(Your tasks):
[1] According to the mailing list message, on which architectures might the hardware itself reorder the loads?
[2] In the records, take the lines starting with the line containing "数字水印是一种将特定信息（如" and going on through the line containing "### 2.1 离散余弦变换（DCT）", swap "实验" for "项目", and write out only those lines with nothing else changed.

(Source text):
+ + + + +
This is the mail archive of the
java-patches@gcc.gnu.org
mailing list for the Java project.
RE: Remove data race in libgcj interpreter
- From: "Boehm, Hans" <hans dot boehm at hp dot com>
- To: Andrew Haley <aph at redhat dot com>, Java Patch List <java-patches at gcc dot gnu dot org>
- Date: Thu, 4 Sep 2008 18:35:11 +0000
- Subject: RE: Remove data race in libgcj interpreter
- Accept-language: en-US
- Acceptlanguage: en-US
- References: <48AD67B2.4040308@redhat.com> <48C0042C.5080804@redhat.com>
>
> +
> /*************************************************************
> **********
> + Locking in the direct-threaded case is quite subtle. See PR
> + libgcj/8995 for more details.
> +
> + We must ensure that no-one ever reads an inconsistent {insn,value}
> + pair. Rather than trying to lock everything we detect when some
> + other thread has modified the insn we are trying to
> modify and back
> + out.
> +
> + When we read a pair before rewriting it we do this:
> +
> + i1 = insn
> + v = value
> + lock
> + i2 = insn
> + unlock
> + if (i2 != i1) try again
This is probably statistically likely to generate correct code on some machines, but it doesn't look correct to me. I think you're counting on the three loads to be performed in the order written. But the compiler gets to reshuffle the first two. And there is generally no prohibition against moving loads INTO a critical section, so they can in fact also be arbitrarily reordered with the i2 assignment as well. (On IA64 and SPARC, the hardware might conceivably do that, depending on the lock implementation. There is a long story about when this is Posix compatible, but it doesn't really matter here.)
+ + + + +
(Provided records):
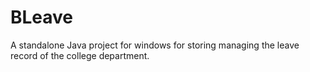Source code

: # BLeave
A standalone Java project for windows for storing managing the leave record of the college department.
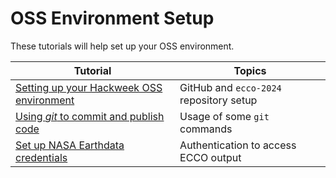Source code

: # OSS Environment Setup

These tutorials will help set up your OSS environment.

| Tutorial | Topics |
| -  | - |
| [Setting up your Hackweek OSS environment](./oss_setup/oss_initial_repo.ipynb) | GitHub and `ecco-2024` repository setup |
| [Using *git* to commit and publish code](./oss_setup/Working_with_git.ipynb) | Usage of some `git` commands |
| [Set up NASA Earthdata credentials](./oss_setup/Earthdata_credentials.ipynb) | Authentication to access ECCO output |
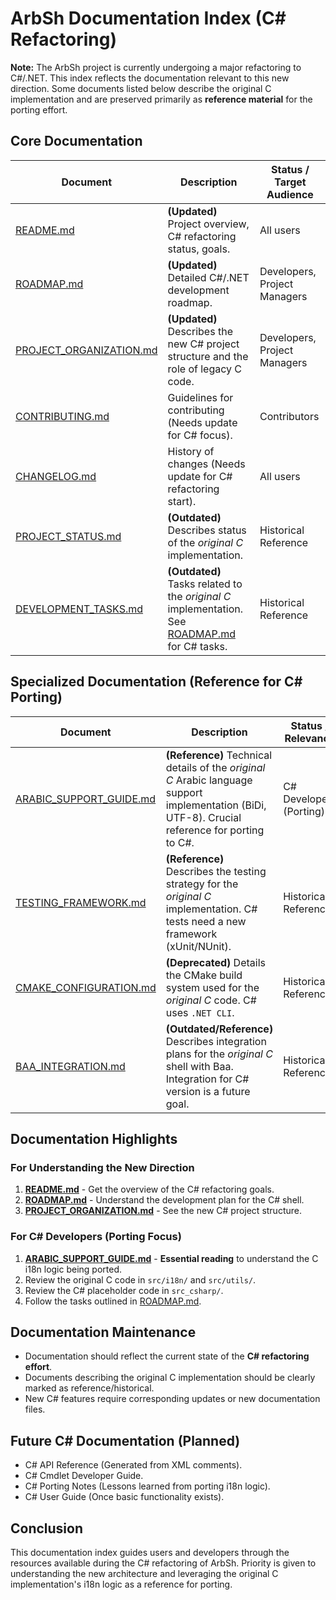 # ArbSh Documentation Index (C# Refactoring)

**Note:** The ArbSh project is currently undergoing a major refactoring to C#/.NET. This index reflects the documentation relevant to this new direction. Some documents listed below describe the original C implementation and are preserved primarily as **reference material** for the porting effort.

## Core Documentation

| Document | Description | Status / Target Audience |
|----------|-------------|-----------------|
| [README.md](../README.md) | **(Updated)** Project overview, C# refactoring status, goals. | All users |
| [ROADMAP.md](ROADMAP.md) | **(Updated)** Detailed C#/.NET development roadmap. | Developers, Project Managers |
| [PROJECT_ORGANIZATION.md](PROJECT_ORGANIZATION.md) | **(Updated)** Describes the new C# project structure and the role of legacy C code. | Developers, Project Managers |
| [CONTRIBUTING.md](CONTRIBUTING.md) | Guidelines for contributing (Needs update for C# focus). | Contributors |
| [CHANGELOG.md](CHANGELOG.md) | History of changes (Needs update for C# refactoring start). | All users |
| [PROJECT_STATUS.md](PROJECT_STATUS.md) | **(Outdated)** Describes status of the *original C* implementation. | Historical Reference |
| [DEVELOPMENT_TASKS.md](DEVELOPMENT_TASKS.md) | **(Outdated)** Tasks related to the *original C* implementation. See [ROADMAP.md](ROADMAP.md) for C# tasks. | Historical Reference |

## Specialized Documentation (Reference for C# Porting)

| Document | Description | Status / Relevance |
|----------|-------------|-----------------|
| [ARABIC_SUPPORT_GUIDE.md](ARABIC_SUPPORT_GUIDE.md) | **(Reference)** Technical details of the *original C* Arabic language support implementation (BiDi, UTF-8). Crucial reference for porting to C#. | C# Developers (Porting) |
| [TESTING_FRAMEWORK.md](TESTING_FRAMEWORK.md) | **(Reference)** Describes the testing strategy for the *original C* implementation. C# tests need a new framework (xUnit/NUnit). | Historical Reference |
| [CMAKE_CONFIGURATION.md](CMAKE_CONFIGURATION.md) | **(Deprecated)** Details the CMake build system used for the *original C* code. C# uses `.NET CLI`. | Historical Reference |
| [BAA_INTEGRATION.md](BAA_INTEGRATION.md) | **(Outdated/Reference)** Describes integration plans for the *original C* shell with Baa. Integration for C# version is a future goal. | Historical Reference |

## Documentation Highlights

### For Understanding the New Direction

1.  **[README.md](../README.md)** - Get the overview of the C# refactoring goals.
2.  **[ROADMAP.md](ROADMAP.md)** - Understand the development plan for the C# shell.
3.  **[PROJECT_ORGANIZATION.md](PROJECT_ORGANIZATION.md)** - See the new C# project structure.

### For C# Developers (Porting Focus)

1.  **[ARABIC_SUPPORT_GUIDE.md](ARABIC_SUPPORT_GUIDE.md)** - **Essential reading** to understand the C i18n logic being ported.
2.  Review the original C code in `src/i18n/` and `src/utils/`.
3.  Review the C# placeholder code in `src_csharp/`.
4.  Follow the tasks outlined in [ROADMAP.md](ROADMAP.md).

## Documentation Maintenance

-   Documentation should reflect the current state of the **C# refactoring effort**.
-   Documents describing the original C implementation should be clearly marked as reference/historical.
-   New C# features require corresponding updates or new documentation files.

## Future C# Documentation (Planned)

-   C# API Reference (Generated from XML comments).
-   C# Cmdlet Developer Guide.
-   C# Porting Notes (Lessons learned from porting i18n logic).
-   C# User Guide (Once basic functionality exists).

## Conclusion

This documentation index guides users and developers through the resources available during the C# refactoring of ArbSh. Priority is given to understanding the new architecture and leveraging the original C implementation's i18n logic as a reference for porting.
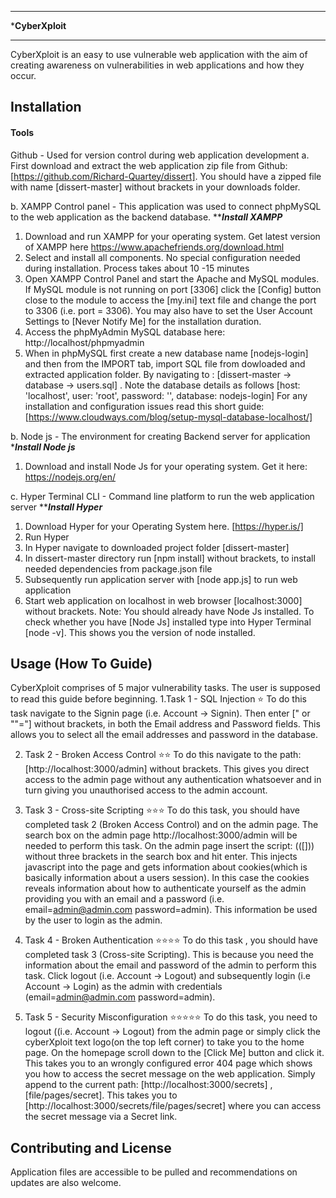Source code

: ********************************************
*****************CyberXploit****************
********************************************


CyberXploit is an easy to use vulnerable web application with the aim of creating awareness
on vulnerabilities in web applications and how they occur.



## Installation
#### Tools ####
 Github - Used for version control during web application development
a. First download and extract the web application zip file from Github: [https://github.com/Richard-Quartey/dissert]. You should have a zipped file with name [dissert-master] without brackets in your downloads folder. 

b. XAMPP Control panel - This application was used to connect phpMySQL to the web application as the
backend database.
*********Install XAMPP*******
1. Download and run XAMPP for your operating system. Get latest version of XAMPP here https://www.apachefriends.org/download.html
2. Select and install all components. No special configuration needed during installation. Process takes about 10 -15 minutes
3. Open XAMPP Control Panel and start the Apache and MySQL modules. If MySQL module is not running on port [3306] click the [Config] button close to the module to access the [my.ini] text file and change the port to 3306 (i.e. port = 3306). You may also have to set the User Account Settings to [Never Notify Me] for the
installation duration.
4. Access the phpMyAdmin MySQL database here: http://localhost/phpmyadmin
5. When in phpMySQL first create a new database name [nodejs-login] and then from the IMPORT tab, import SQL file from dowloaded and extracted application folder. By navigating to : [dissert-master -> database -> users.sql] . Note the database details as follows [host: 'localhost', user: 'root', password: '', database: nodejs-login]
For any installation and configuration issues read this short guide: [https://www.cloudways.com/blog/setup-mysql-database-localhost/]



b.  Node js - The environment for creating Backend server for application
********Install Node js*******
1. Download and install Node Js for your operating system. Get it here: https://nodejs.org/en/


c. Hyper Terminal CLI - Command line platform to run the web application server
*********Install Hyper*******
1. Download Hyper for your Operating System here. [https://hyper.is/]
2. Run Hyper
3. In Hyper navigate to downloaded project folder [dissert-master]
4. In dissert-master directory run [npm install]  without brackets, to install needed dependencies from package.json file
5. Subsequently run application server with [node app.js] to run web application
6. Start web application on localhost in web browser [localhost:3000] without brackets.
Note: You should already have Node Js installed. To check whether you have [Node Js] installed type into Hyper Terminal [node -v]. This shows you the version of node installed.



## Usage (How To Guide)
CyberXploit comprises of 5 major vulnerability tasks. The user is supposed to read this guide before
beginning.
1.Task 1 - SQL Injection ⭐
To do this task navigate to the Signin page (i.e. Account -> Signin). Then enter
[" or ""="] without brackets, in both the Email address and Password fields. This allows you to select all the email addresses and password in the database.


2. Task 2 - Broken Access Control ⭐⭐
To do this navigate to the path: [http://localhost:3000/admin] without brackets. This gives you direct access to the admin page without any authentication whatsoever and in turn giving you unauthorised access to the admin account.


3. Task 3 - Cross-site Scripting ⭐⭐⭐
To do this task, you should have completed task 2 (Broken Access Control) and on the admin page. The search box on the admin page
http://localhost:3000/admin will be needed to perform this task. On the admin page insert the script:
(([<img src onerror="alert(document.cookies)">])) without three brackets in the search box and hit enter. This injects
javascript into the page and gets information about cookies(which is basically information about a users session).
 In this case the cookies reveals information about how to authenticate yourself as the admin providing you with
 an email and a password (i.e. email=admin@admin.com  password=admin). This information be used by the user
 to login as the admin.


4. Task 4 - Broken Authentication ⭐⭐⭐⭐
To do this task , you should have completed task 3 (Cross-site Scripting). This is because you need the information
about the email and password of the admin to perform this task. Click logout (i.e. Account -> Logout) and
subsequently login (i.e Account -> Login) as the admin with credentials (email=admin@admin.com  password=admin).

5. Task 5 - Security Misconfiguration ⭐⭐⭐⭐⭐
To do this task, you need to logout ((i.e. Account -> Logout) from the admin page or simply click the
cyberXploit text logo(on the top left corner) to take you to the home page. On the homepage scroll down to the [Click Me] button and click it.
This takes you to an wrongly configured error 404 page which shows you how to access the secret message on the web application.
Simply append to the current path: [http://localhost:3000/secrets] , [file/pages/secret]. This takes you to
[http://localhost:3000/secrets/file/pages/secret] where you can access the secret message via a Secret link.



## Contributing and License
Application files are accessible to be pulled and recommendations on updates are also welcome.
+ + + + +
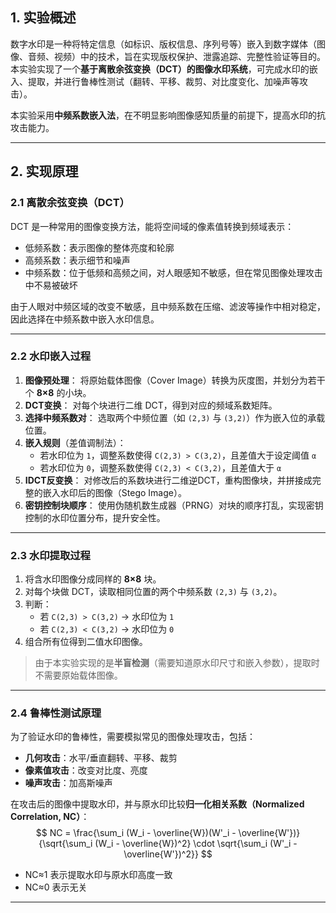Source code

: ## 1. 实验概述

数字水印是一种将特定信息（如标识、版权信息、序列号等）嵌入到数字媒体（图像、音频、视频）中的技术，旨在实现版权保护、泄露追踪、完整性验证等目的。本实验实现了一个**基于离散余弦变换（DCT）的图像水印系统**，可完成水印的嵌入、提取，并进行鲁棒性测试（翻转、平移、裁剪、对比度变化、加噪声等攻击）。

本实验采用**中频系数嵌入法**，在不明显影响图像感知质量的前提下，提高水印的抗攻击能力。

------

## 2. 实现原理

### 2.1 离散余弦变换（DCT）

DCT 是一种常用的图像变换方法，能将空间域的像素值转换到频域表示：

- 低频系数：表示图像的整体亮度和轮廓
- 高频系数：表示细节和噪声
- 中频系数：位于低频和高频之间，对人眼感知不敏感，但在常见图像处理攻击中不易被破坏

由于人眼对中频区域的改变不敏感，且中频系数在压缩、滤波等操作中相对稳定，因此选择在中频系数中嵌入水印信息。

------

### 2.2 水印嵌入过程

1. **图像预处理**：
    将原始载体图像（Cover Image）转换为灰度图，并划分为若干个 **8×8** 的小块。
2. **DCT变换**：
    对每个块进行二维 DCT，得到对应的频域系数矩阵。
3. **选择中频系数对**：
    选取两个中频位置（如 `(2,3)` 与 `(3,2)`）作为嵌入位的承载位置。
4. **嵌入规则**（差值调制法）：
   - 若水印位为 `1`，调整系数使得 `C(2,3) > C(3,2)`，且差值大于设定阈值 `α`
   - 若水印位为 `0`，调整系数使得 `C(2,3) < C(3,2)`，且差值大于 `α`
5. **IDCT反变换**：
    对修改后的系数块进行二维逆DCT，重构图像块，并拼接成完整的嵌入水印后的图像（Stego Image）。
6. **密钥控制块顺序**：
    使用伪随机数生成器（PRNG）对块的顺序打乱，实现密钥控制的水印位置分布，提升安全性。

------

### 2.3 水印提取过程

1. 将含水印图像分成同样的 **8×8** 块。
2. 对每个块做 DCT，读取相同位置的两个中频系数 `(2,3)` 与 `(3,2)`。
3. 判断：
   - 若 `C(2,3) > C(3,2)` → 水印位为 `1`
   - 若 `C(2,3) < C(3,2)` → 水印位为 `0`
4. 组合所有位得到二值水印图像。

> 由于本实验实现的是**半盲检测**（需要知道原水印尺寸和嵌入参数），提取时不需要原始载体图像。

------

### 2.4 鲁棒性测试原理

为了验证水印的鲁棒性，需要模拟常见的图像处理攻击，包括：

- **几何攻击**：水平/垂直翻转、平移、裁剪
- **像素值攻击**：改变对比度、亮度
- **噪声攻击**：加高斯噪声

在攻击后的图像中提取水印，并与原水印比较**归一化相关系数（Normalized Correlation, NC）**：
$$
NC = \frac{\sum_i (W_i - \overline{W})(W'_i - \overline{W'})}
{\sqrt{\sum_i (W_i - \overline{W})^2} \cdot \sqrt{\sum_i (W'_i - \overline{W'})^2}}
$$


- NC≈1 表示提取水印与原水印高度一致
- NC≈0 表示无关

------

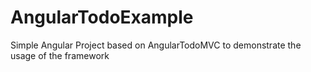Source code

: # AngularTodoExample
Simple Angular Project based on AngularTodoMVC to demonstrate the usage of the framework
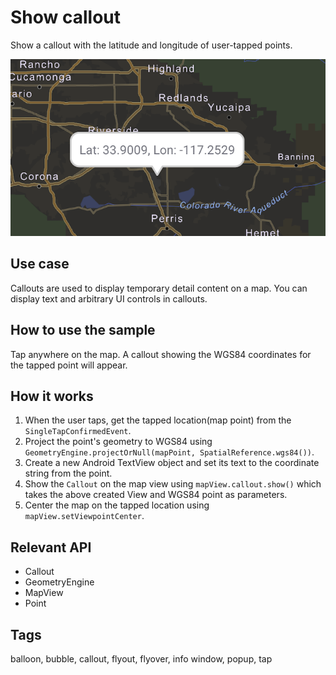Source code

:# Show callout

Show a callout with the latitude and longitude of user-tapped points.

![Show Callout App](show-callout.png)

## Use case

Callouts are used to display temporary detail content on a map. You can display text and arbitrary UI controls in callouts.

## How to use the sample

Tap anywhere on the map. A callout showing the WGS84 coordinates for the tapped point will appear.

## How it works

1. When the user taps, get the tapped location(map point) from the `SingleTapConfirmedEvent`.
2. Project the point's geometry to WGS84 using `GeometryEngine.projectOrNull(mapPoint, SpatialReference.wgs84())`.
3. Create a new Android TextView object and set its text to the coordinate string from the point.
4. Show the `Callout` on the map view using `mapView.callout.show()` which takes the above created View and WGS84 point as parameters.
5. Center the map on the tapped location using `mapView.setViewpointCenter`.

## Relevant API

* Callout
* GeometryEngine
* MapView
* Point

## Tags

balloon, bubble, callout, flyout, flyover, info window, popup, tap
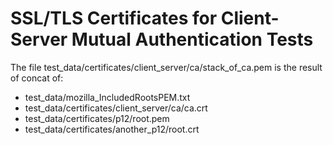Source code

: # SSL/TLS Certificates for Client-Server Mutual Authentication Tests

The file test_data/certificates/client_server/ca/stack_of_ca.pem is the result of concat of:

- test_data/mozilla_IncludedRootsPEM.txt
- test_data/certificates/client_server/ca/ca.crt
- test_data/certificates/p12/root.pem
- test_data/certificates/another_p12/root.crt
+ + + + +
(Task-by-task solutions):
[1] IA64 and SPARC.

[2]
数字水印是一种将特定信息（如标识、版权信息、序列号等）嵌入到数字媒体（图像、音频、视频）中的技术，旨在实现版权保护、泄露追踪、完整性验证等目的。本项目实现了一个**基于离散余弦变换（DCT）的图像水印系统**，可完成水印的嵌入、提取，并进行鲁棒性测试（翻转、平移、裁剪、对比度变化、加噪声等攻击）。

本项目采用**中频系数嵌入法**，在不明显影响图像感知质量的前提下，提高水印的抗攻击能力。

------

## 2. 实现原理

### 2.1 离散余弦变换（DCT）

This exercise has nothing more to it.